**Records provided**
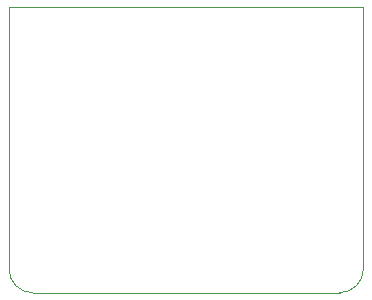
<source format=gbr>
%TF.GenerationSoftware,Altium Limited,Altium Designer,24.3.1 (35)*%
G04 Layer_Color=0*
%FSLAX45Y45*%
%MOMM*%
%TF.SameCoordinates,49A6F1C3-9DA9-4727-8ECF-3BB51FF8743F*%
%TF.FilePolarity,Positive*%
%TF.FileFunction,Profile,NP*%
%TF.Part,Single*%
G01*
G75*
%TA.AperFunction,Profile*%
%ADD126C,0.02540*%
D126*
X200000Y100000D02*
G02*
X0Y300000I-0J200000D01*
G01*
Y2520000D01*
X3000000D01*
Y650001D01*
X2999999Y300000D01*
D02*
G02*
X2800000Y100000I-200000J-1D01*
G01*
X200000D01*
%TF.MD5,f34f2ccfee154fd04d663d9ce2e1d58e*%
M02*

</source>
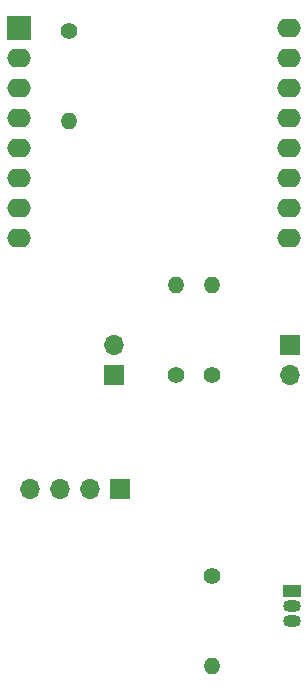
<source format=gbr>
%TF.GenerationSoftware,KiCad,Pcbnew,(6.0.9)*%
%TF.CreationDate,2023-04-16T11:33:15+02:00*%
%TF.ProjectId,PCB_zavrsni,5043425f-7a61-4767-9273-6e692e6b6963,rev?*%
%TF.SameCoordinates,Original*%
%TF.FileFunction,Soldermask,Bot*%
%TF.FilePolarity,Negative*%
%FSLAX46Y46*%
G04 Gerber Fmt 4.6, Leading zero omitted, Abs format (unit mm)*
G04 Created by KiCad (PCBNEW (6.0.9)) date 2023-04-16 11:33:15*
%MOMM*%
%LPD*%
G01*
G04 APERTURE LIST*
%ADD10C,1.400000*%
%ADD11O,1.400000X1.400000*%
%ADD12R,1.700000X1.700000*%
%ADD13O,1.700000X1.700000*%
%ADD14R,1.500000X1.050000*%
%ADD15O,1.500000X1.050000*%
%ADD16R,2.000000X2.000000*%
%ADD17O,2.000000X1.600000*%
G04 APERTURE END LIST*
D10*
%TO.C,R4*%
X212090000Y-90678000D03*
D11*
X212090000Y-98298000D03*
%TD*%
D12*
%TO.C,J1*%
X204266000Y-83275000D03*
D13*
X201726000Y-83275000D03*
X199186000Y-83275000D03*
X196646000Y-83275000D03*
%TD*%
D14*
%TO.C,U2*%
X218842000Y-91948000D03*
D15*
X218842000Y-93218000D03*
X218842000Y-94488000D03*
%TD*%
D16*
%TO.C,U1*%
X195750000Y-44250000D03*
D17*
X195750000Y-46790000D03*
X195750000Y-49330000D03*
X195750000Y-51870000D03*
X195750000Y-54410000D03*
X195750000Y-56950000D03*
X195750000Y-59490000D03*
X195750000Y-62030000D03*
X218610000Y-62030000D03*
X218610000Y-59490000D03*
X218610000Y-56950000D03*
X218610000Y-54410000D03*
X218610000Y-51870000D03*
X218610000Y-49330000D03*
X218610000Y-46790000D03*
X218610000Y-44250000D03*
%TD*%
D10*
%TO.C,R3*%
X200000000Y-44500000D03*
D11*
X200000000Y-52120000D03*
%TD*%
D12*
%TO.C,J4*%
X203758000Y-73640000D03*
D13*
X203758000Y-71100000D03*
%TD*%
D10*
%TO.C,R2*%
X209042000Y-73660000D03*
D11*
X209042000Y-66040000D03*
%TD*%
D10*
%TO.C,R1*%
X212090000Y-73660000D03*
D11*
X212090000Y-66040000D03*
%TD*%
D12*
%TO.C,J3*%
X218694000Y-71140000D03*
D13*
X218694000Y-73680000D03*
%TD*%
M02*

</source>
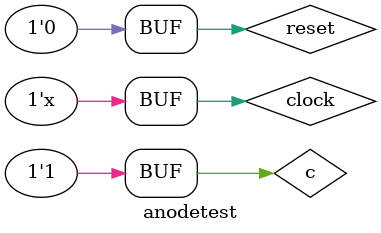
<source format=v>
`timescale 1ns / 1ps

module anodetest;

	// Inputs
	reg c;
	reg clock;
	reg reset;

	// Outputs
	wire output1;
	wire output2;
	wire a;
	wire q;

	// Instantiate the Unit Under Test (UUT)
	anode uut (
		.c(c), 
		.clock(clock), 
		.reset(reset), 
		.output1(output1), 
		.output2(output2), 
		.a(a), 
		.q(q)
	);

	initial begin
		// Initialize Inputs
		c = 1;
		clock = 0;
		reset = 1;

		#100;
		reset = 0;
	end
		
	always begin
		#10
		clock = ~clock;
	end 
endmodule

</source>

**Written task**
Note every line in the material with "reset" and copy it.

**Response to the exercise**
	reg reset;
		.reset(reset), 
		reset = 1;
		reset = 0;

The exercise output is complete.